Count the lines in the material below that contain the string "label", treating uppercase and lowercase letters as distinct, and give only the resulting number.

* Extracted data
★ ★ ★ ★ ★ ★ ★
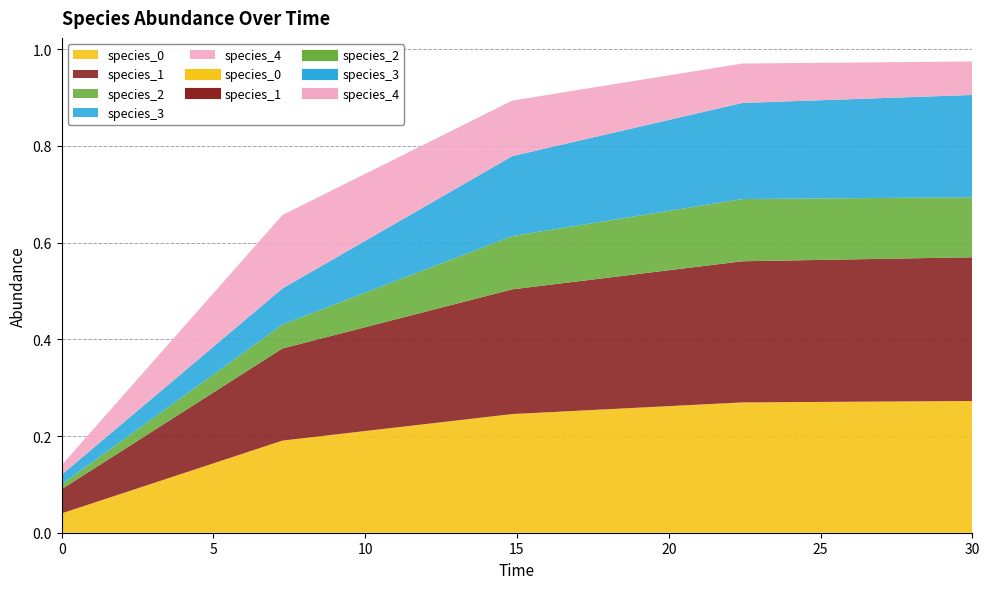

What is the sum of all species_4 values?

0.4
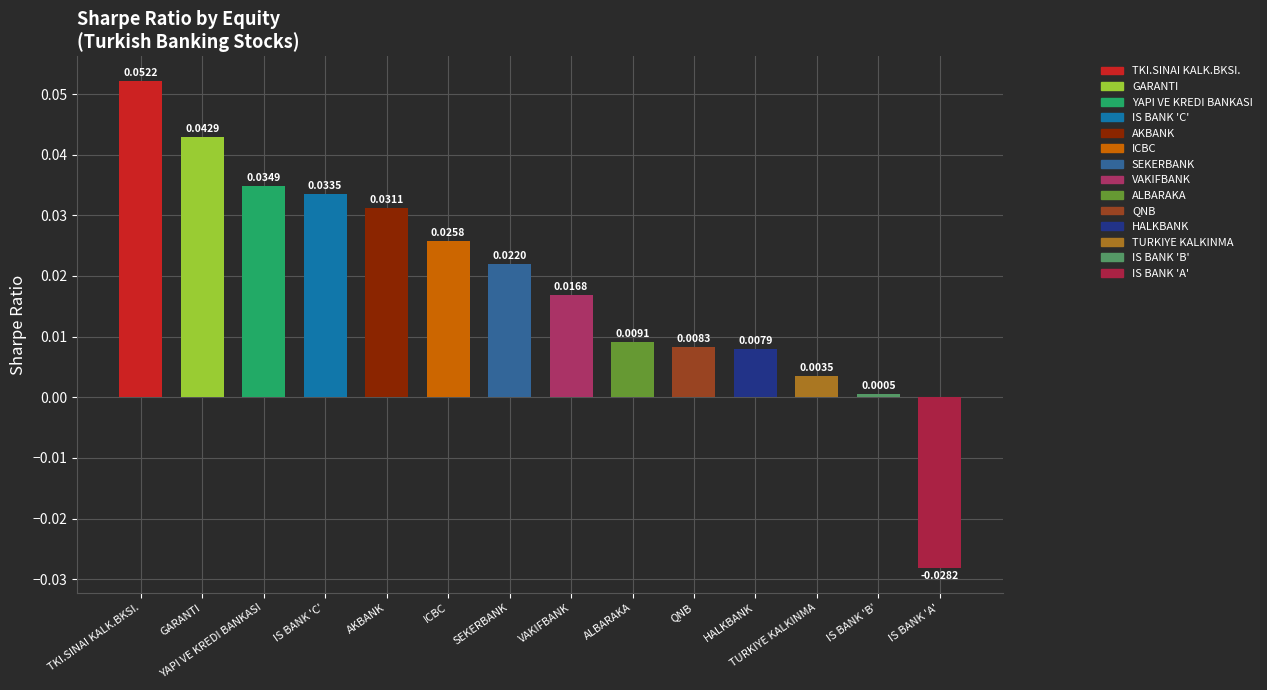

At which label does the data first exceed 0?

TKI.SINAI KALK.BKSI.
★ ★ ★ ★ ★ ★ ★
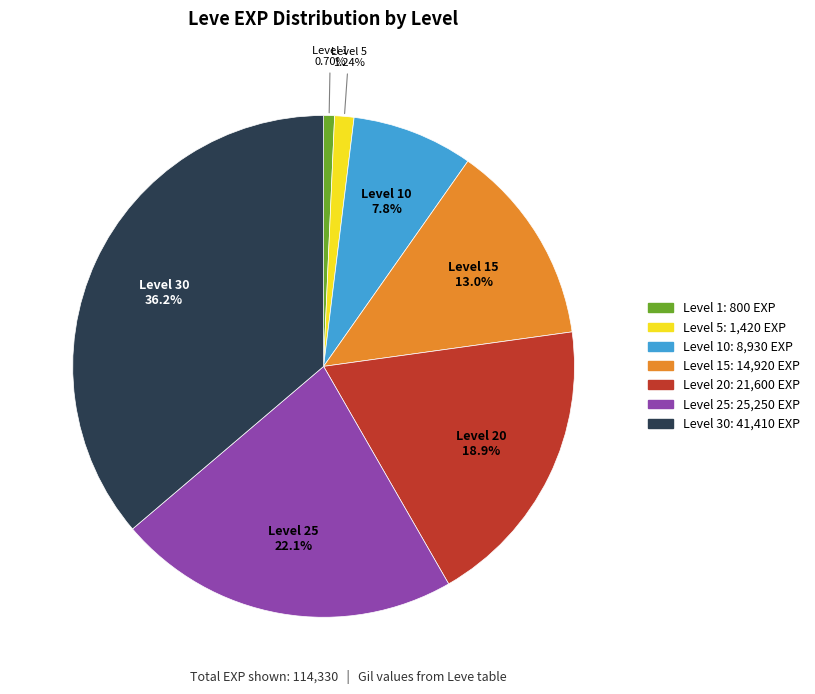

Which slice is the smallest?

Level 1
★ ★ ★ ★ ★ ★ ★
* Worked solution
1